QUOTED PASSAGE

Co-presented by the Museum of Contemporary Art Australia (MCA) and UNSW Art & Design's National Institute for Experimental Arts (NIEA) the Energies in the Arts Conference extends the understanding of energy beyond politics and environmental catastrophe to encompass more heterogeneous fields across the creative arts. Art’s relationship with energy is implicit in light, colour, kinetic, sonic, electronic, metabolic, physical, physiological, neurological, solar and sensory energy. Ask musicians what they work with and they may say ‘the energy in the room’.
Energies in the Arts brings together an unmissable group of international speakers, academics and artists for three days. The just-released program includes a range of subject matter that extends as far as the multitudinous qualities of energy.
UNSW Art & Design graduate David Haines and PhD candidate Joyce Hinterding whose exhibition, Energies: Haines and Hinterding, is the catalyst for the conference look at three phases of their artistic practice. Their collaborative practice incorporates experimental and traditional media to investigate Hinterding’s fascination with energetic forces and Haines’ attraction to the intersection of hallucination and the environment.

(Collected data entries)

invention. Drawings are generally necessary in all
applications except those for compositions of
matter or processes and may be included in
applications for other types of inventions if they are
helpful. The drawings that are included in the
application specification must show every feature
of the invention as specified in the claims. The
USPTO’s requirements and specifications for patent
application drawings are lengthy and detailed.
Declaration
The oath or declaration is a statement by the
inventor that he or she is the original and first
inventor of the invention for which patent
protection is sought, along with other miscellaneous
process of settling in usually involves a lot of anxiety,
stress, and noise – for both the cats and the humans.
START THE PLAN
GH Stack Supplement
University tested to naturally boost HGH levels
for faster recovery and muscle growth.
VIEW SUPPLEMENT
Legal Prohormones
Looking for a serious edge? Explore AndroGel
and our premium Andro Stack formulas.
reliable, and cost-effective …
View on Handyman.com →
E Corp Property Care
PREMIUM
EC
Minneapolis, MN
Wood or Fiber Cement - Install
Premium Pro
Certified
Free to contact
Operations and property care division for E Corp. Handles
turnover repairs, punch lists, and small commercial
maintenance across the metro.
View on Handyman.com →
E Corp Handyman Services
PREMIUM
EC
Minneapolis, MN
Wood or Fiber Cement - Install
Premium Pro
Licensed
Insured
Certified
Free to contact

PROBLEM STATEMENT
Output the section of the conference description starting at "Energies in the Arts brings" and ending at "qualities of energy.", word for word. This material was taken from a separate source.

ANSWER FOR THE TASK
Energies in the Arts brings together an unmissable group of international speakers, academics and artists for three days. The just-released program includes a range of subject matter that extends as far as the multitudinous qualities of energy.